*Texto*
O sistema de confinamento turístico propicia uma contínua observação das pessoas que se comportam como peregrinos. Walt Disney World é um parque de diversão cuja forma foi tomada emprestada, quase que inconscientemente, do arcaico centro de peregrinação. O argumento não é a crença de que o mundo de Walt Disney seja religioso ou necessariamente um ritual explícito. Ali o comportamento é organizado, uma encenação de rotina, diversão e ritual juntos compreendem um metaprocesso de comportamento expressivo enraizado em nosso passado mamífero (Moore 1980, 207)3.

Por trás dessa "diversão" existe um sofisticado sistema de controle dos visitantes dos parques temáticos ou de um resort voltado para o consumo coletivo. Tudo é pensado para elevar as compras no interior do parque, desde a disposição das lojas aos objetos nelas expostos. Dentro desse confinamento ocorre a diversão teatralizada, uma das características do Modelo Disney.

Na realidade, a economia está sendo transformada de uma fábrica gigante a um imenso teatro. Mesmo a imagem e as metáforas usadas para organizar o comércio estão mudando, refetindo a ascendência da produção cultural na economia global. Imagens associadas a máquinas, como eficiência, produtividade, utilidade, capacidade de entregar e de calcular estão sendo deixadas de lado, substituídas pelas imagens teatrais da produção cultural (Rifkin 2001, 132).

Nos anos recentes, o turismo tornou-se muito mais parecido com o entretenimento comercial apresentado em um teatro do que uma visita cultural. Embora, muitas vezes, promovidas como experiências de aprendizado, as viagens estão adotando uma natureza muito mais teatral. O objetivo é encantar e divertir, assim como educar e esclarecer, e se o ambiente local se prestar a experiências suficientemente evocativas e interessantes, então, muitas vezes esses parques são fabricados para assegurar uma experiência uniforme e previsível para todo cliente (Rifkin 2001, 120).

*Enunciado 1*
Devolva cada linha dos registros que contenha a palavra "Вареники", levando em conta maiúsculas e minúsculas.
O texto e os registros têm origens distintas.

*Dados fornecidos*
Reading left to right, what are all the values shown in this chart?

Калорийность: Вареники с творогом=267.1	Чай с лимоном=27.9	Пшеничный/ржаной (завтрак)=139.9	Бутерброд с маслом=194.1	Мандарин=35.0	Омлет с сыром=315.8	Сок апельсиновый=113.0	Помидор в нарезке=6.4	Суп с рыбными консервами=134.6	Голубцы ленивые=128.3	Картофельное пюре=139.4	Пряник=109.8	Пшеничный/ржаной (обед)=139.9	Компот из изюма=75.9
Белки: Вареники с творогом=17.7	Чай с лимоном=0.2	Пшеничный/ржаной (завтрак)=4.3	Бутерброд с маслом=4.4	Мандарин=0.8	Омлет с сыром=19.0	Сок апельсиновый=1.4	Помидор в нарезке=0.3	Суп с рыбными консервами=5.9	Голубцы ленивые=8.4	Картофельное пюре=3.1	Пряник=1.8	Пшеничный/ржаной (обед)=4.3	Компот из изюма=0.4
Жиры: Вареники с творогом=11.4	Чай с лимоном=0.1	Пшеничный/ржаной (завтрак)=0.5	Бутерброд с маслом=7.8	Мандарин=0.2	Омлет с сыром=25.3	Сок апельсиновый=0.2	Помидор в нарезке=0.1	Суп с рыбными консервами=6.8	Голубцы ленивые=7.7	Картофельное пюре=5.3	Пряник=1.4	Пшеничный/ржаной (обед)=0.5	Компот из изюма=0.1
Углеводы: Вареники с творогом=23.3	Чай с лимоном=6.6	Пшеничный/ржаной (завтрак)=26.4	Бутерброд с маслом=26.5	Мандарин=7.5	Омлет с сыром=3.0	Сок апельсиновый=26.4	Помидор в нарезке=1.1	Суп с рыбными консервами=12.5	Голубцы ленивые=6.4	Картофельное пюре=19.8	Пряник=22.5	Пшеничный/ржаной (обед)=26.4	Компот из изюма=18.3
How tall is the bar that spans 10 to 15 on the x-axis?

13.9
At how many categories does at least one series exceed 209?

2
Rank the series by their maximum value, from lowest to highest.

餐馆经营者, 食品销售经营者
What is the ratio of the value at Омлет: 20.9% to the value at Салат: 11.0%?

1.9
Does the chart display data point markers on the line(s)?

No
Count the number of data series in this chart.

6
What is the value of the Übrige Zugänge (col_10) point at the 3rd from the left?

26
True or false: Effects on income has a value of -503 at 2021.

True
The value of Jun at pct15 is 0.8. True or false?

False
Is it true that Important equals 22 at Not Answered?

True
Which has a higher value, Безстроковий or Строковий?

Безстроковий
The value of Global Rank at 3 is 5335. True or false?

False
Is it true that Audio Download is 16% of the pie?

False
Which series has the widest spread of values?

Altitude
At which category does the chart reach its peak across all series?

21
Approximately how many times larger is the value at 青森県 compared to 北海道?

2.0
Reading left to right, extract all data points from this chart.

*Enunciado 2*
Por favor, resuma em duas frases o texto sobre turismo e o Modelo Disney.

*Resolução 1*
Калорийность: Вареники с творогом=267.1	Чай с лимоном=27.9	Пшеничный/ржаной (завтрак)=139.9	Бутерброд с маслом=194.1	Мандарин=35.0	Омлет с сыром=315.8	Сок апельсиновый=113.0	Помидор в нарезке=6.4	Суп с рыбными консервами=134.6	Голубцы ленивые=128.3	Картофельное пюре=139.4	Пряник=109.8	Пшеничный/ржаной (обед)=139.9	Компот из изюма=75.9
Белки: Вареники с творогом=17.7	Чай с лимоном=0.2	Пшеничный/ржаной (завтрак)=4.3	Бутерброд с маслом=4.4	Мандарин=0.8	Омлет с сыром=19.0	Сок апельсиновый=1.4	Помидор в нарезке=0.3	Суп с рыбными консервами=5.9	Голубцы ленивые=8.4	Картофельное пюре=3.1	Пряник=1.8	Пшеничный/ржаной (обед)=4.3	Компот из изюма=0.4
Жиры: Вареники с творогом=11.4	Чай с лимоном=0.1	Пшеничный/ржаной (завтрак)=0.5	Бутерброд с маслом=7.8	Мандарин=0.2	Омлет с сыром=25.3	Сок апельсиновый=0.2	Помидор в нарезке=0.1	Суп с рыбными консервами=6.8	Голубцы ленивые=7.7	Картофельное пюре=5.3	Пряник=1.4	Пшеничный/ржаной (обед)=0.5	Компот из изюма=0.1
Углеводы: Вареники с творогом=23.3	Чай с лимоном=6.6	Пшеничный/ржаной (завтрак)=26.4	Бутерброд с маслом=26.5	Мандарин=7.5	Омлет с сыром=3.0	Сок апельсиновый=26.4	Помидор в нарезке=1.1	Суп с рыбными консервами=12.5	Голубцы ленивые=6.4	Картофельное пюре=19.8	Пряник=22.5	Пшеничный/ржаной (обед)=26.4	Компот из изюма=18.3

*Resolução 2*
O Walt Disney World é um parque de diversão cuja forma foi tomada do arcaico centro de peregrinação, e por trás dessa diversão teatralizada existe um sofisticado sistema de controle dos visitantes pensado para elevar as compras. A economia está se transformando de uma fábrica gigante em um imenso teatro, e as viagens adotam uma natureza cada vez mais teatral, muitas vezes em parques fabricados para assegurar uma experiência uniforme e previsível para todo cliente.